I’ve deployed v1.22.1 into a cluster which was previously seeing an oomkill with a memory limit of 300Mi. It’s fixed the problem for us.

kragniz on Oct 12, 2021

Awesome, thanks for letting us know, all credit to @aidy for doing the hard work.

I’ll leave this issue open for a bit longer to see if anyone’s still seeing these issues with the new patch releases that include the streaming change, but if not will close it off in a week.

gjtempleton on Oct 12, 2021

Is there any chance we could grab this list from the local filesystem and in combination with using an initContainer or a static configmap we could contain the “controller” memory limits closer to the requests?

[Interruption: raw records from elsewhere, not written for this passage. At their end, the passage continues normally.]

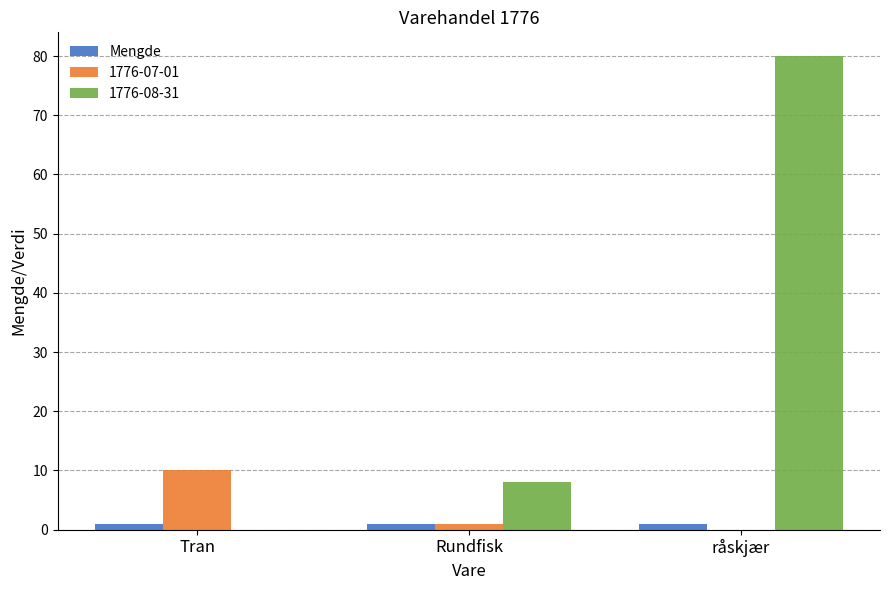

The value of 1776-07-01 at råskjær is 0. True or false?

True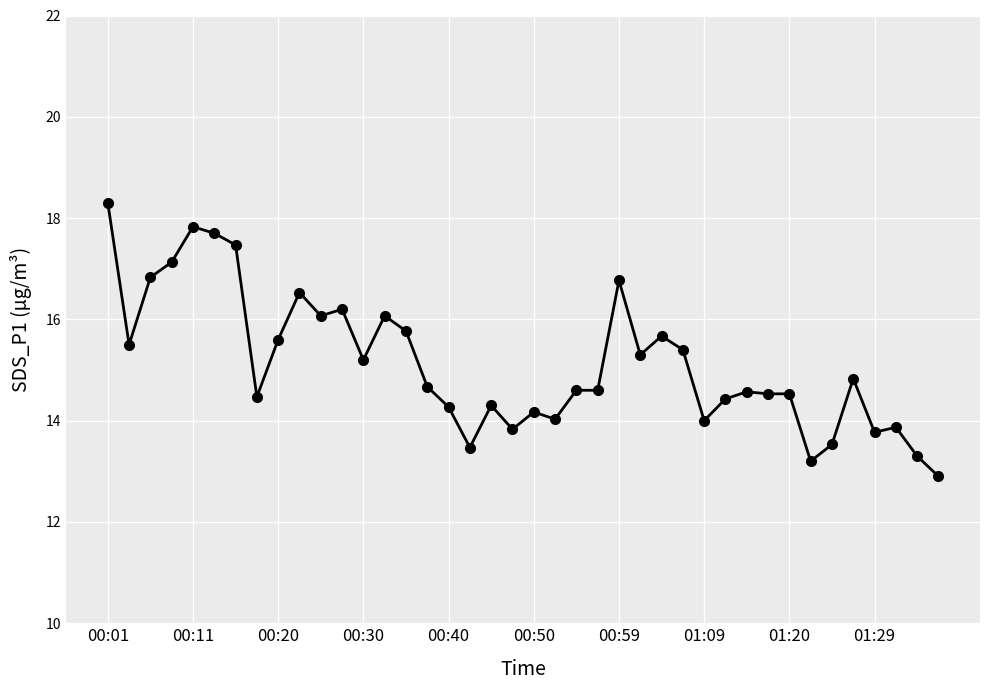

True or false: the data has more than 1 interior local peaks.

True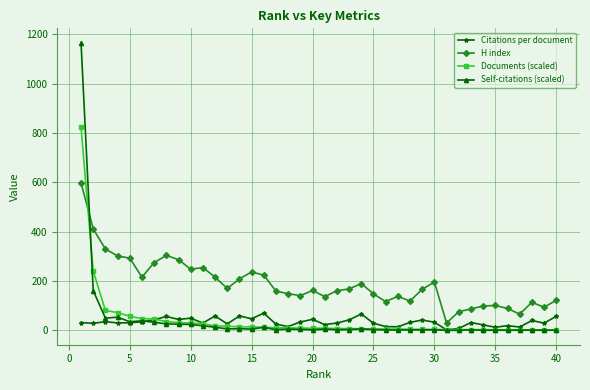

True or false: Self-citations (scaled) and H index cross at least once.

True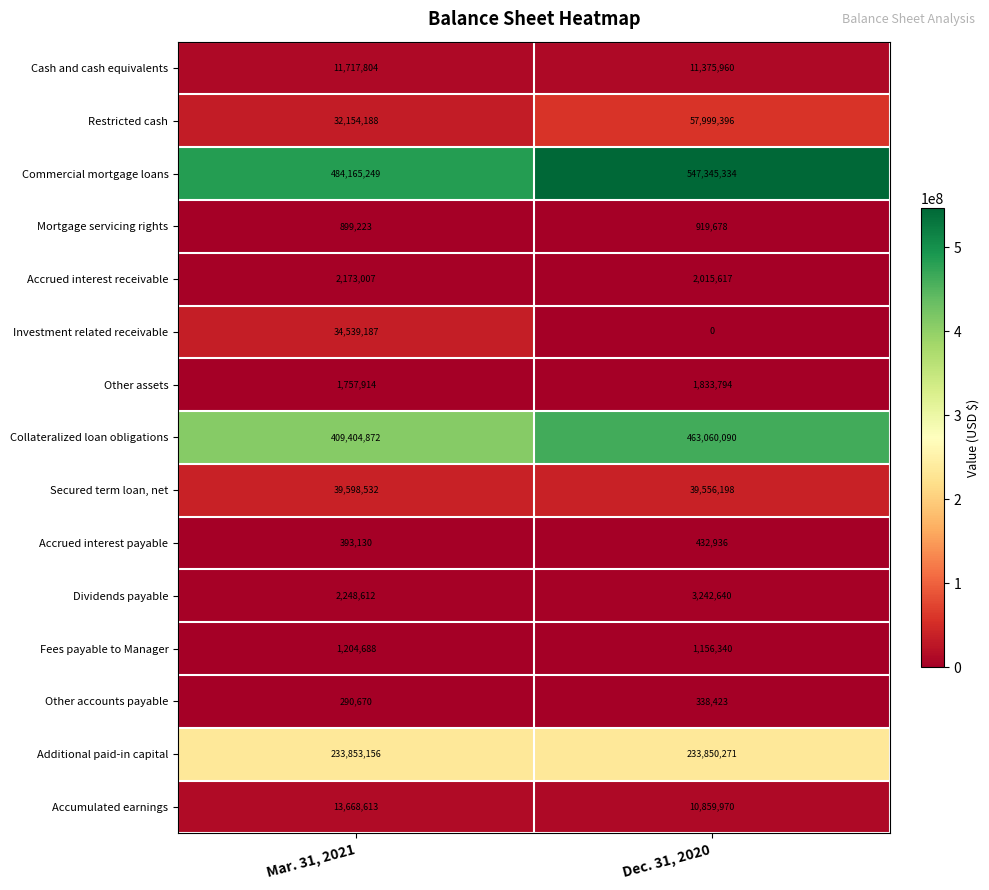

What value does the Mortgage servicing rights series have at Dec. 31, 2020?

919678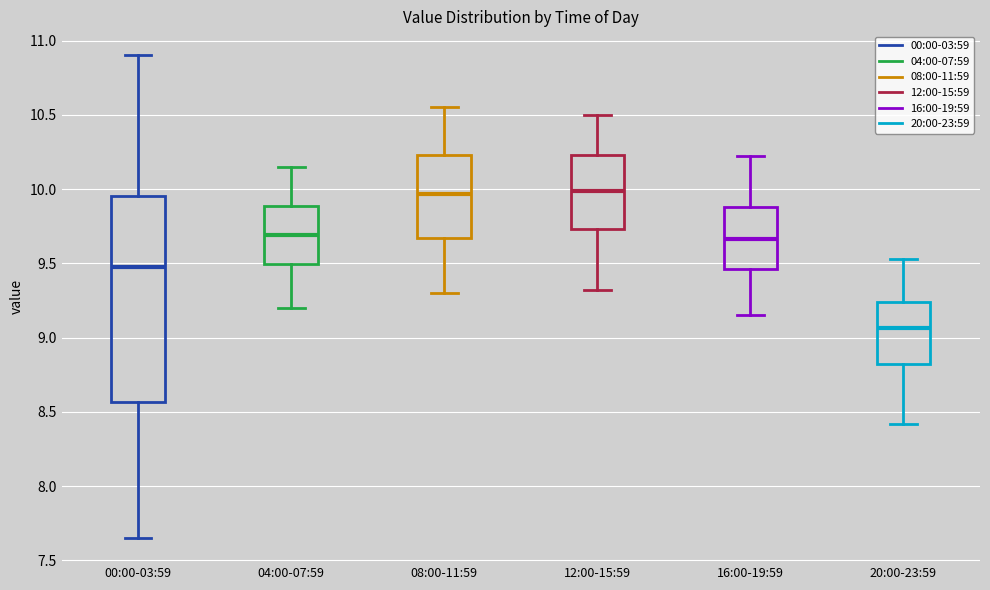

Reading left to right, transcribe this box plot: for each box, give where its median line is, the range the box spans, and where its two whiskers end, as read against the y-axis. The values are not printed on the chart, so give them approximately, as read against the axis.

00:00-03:59: median 9.50, box 8.55 to 9.95, whiskers 7.65 to 10.90
04:00-07:59: median 9.70, box 9.50 to 9.90, whiskers 9.20 to 10.15
08:00-11:59: median 9.95, box 9.65 to 10.25, whiskers 9.30 to 10.55
12:00-15:59: median 10.00, box 9.75 to 10.25, whiskers 9.30 to 10.50
16:00-19:59: median 9.65, box 9.45 to 9.90, whiskers 9.15 to 10.20
20:00-23:59: median 9.05, box 8.80 to 9.25, whiskers 8.40 to 9.55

We have to configure requests: 96Mi and limits: 512Mi… I bet that list is going to keep growing and eventually crash the PODs 😓

carlosjgp on Mar 16, 2021

Currently #4199 has made it into the default branch and been cherry-picked back to the 1.19, 1.20, 1.21 and 1.22 release branches, so will make it into the next patch releases of all those versions. #4251 is the issue to watch for the cutting of those releases.

gjtempleton on Sep 27, 2021

@timothyb89, is there any chance your cluster is suffering similar fate?

Our largest cluster has 250 job objects at the moment, which I’d hope isn’t nearly large enough to cause any trouble.

For what it’s worth we been using --aws-use-static-instance-list=true since September and have not seen any unexpected restarts.

timothyb89 on Jan 26, 2021

# courtesy https://stackoverflow.com/a/61231027/310192
kubectl delete jobs --field-selector status.successful=1

😆

i thought i was safe because we were using ttlSecondsAfterFinished… but that’s an alpha feature and per @ellistarn “[EKS runs] feature gates that are in Beta.”

So, I had thousands of months-old jobs.

seamusabshere on Jan 26, 2021